- **Pagina**:
Negli anni successivi, la compagine italo-anglo-svizzera partecipò nuovamente al massimo campionato nazionale, ottenendo nuovi successi, e laureandosi campione d’Italia nel: 1899, 1900, 1902, 1903 e 1904. La conquista di quei titoli infiammò l’entusiasmo degli appassionati genovesi e sugli spalti le grida e gli incitamenti in cadenza ligure si mescolavano con l’inglese, per la precisione con i termini del football. “Mia u back”, poteva essere usato per segnalare l’intervento di un difensore, “Striker tîa!” per incitare l’attaccante a provare a calciare in porta, “Referee gundùn”, quando si voleva oltraggiare l'arbitro, “Quellu belinun, du linesman”, per contestare un dubbio fuorigioco, le parole del football si adattavano al genovese e così si diceva “opsai” per off-side, “ensi” per hands e nessuno avrebbe mai detto: fuorigioco o fallo di mano. C'era una parola che però, neppure il neofita tifoso sbagliava: “mister”, per indicare l’allenatore. A Genova, con o senza "v", l'inglese scorreva fluido lungo il Bisagno sino alle banchine del porto, passando da Ponte Carrega al nuovo stadio “U Campo dö Zena”, dove la società si trasferì quando prese in affitto, nel 1910, il terreno con annesso galoppatoio del marchese di Marassi, Musso Piantelli. L’impianto che fu chiamato Campo di Via del Piano (sulle quali macerie nel 1933 sorgerà l’attuale stadio Luigi Ferraris) fu inaugurato il 22 gennaio 1911, in occasione di Genoa-Inter. Una curiosità, che animo e infiammò la rivalità dell’epoca, fu la vicinanza (li separava solo una staccionata) del nuovo campo del Genoa, con quello già preesistente della Cajenna (1902), storico teatro delle caldissime partite casalinghe dell’Andrea Doria.

- **Problema breve a**:
Nell'elenco sostituisci "objects" con "items" nelle righe che partono dall'inizio dell'elenco e terminano con quella che contiene "road: (256, 144)", estremi compresi. Riporta solo queste righe, senza le immagini.

- **Sezione dati**:
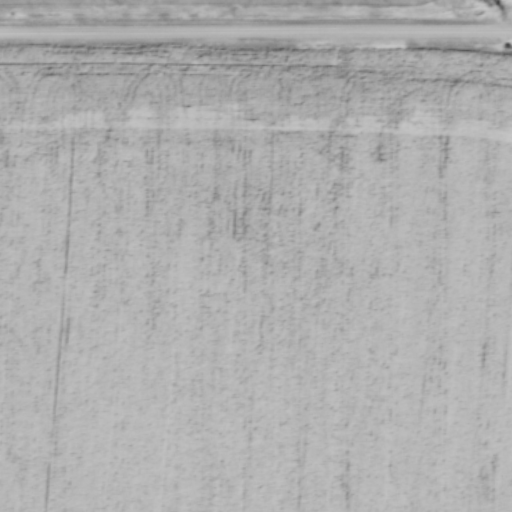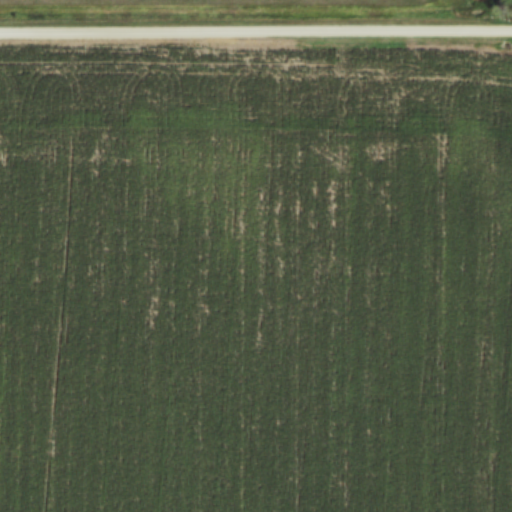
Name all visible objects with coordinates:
road: (256, 27)
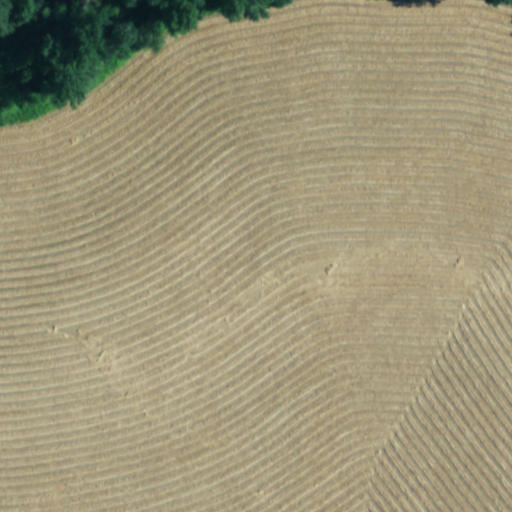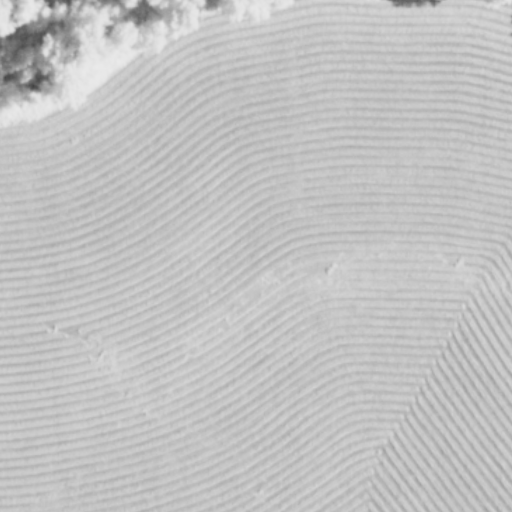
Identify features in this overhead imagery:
crop: (264, 267)
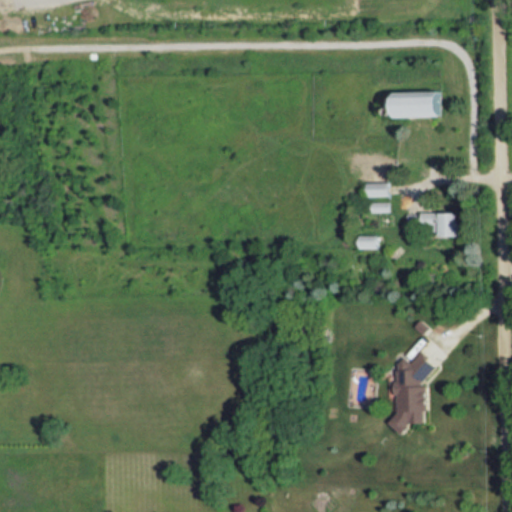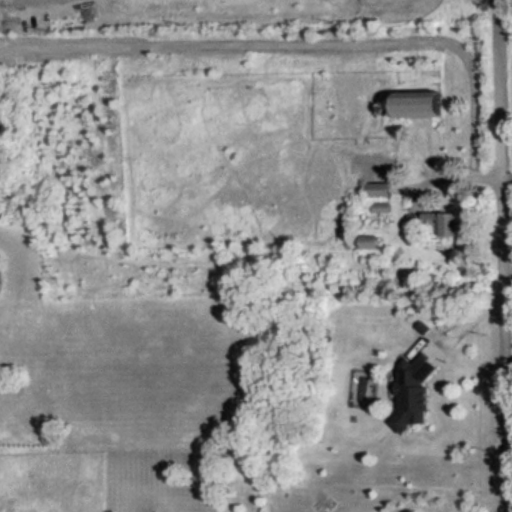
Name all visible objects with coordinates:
road: (52, 2)
building: (420, 103)
building: (423, 104)
road: (507, 177)
building: (379, 185)
building: (381, 188)
building: (442, 223)
building: (445, 224)
building: (372, 240)
road: (505, 244)
road: (509, 273)
building: (414, 391)
building: (414, 398)
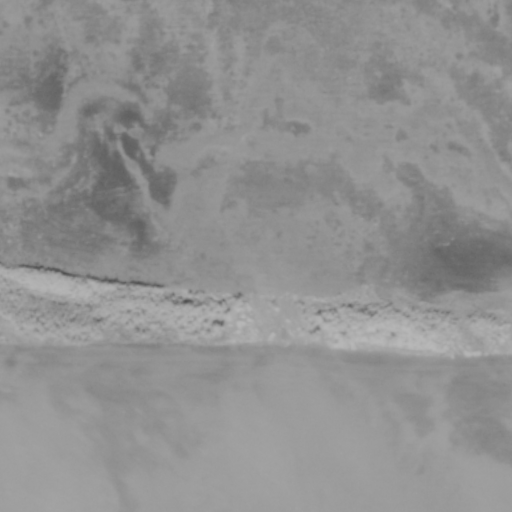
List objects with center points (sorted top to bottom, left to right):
road: (256, 281)
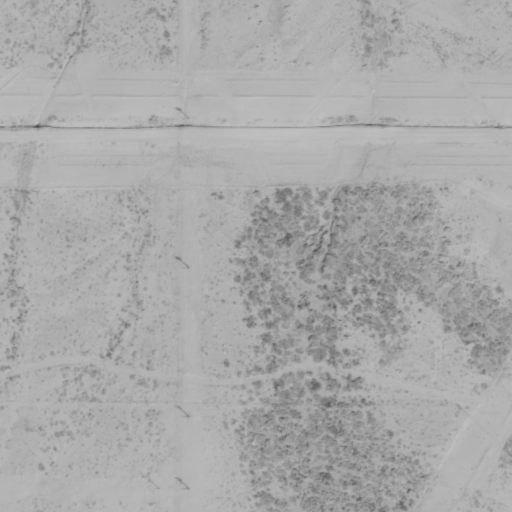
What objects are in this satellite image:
road: (256, 144)
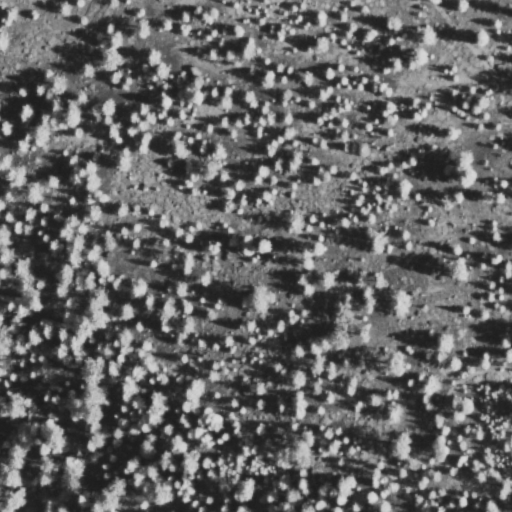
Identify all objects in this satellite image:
road: (470, 48)
road: (449, 412)
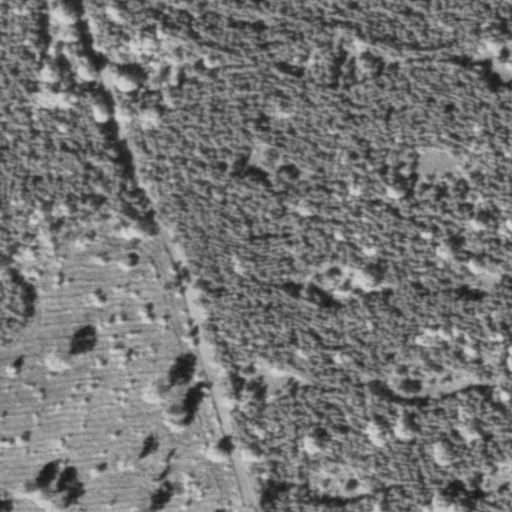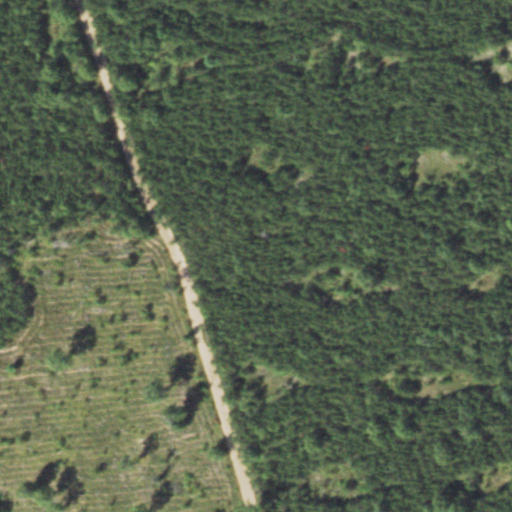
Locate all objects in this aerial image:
road: (174, 255)
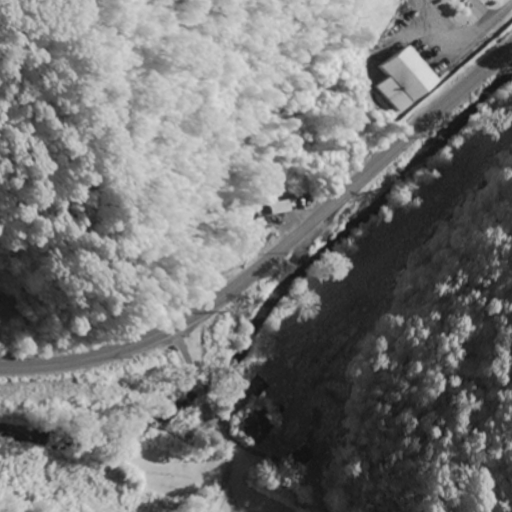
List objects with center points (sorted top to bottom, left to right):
road: (468, 30)
building: (404, 80)
building: (253, 236)
road: (279, 251)
building: (254, 387)
road: (199, 390)
building: (251, 428)
road: (225, 473)
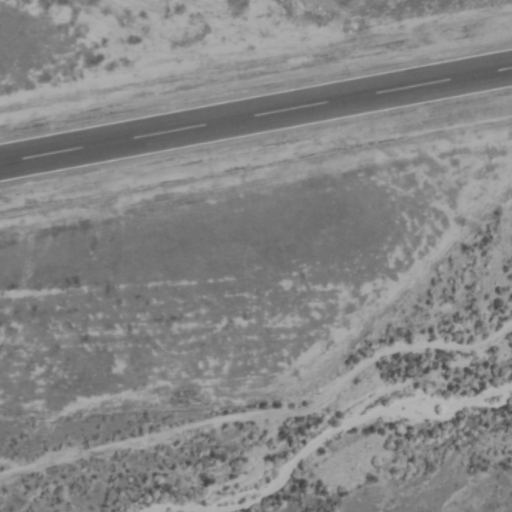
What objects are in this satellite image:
airport runway: (256, 113)
airport: (229, 184)
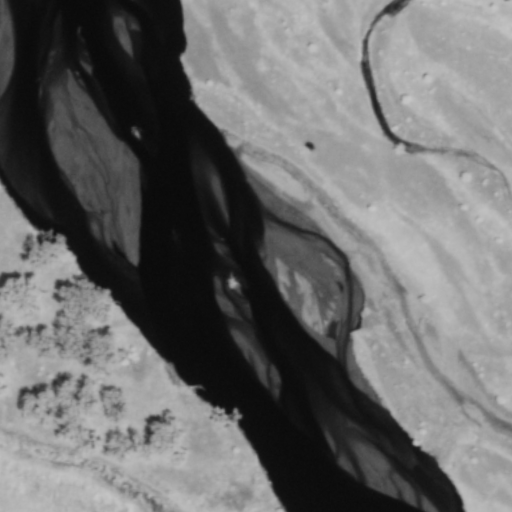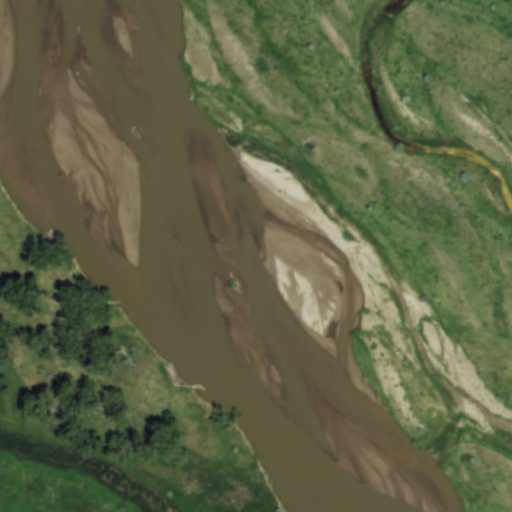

- **Problema breve b**:
Secondo la pagina, in che giorno fu inaugurato il Campo di Via del Piano?

- **Risposta scritta a**:
Name all visible items with coordinates:
road: (256, 27)
Identify features in this overhead imagery:
crop: (264, 267)
Name all visible items with coordinates:
road: (52, 2)
building: (420, 103)
building: (423, 104)
road: (507, 177)
building: (379, 185)
building: (381, 188)
building: (442, 223)
building: (445, 224)
building: (372, 240)
road: (505, 244)
road: (509, 273)
building: (414, 391)
building: (414, 398)
List items with center points (sorted top to bottom, left to right):
road: (256, 281)
What items are in this satellite image:
road: (256, 144)

- **Risposta scritta b**:
Il 22 gennaio 1911.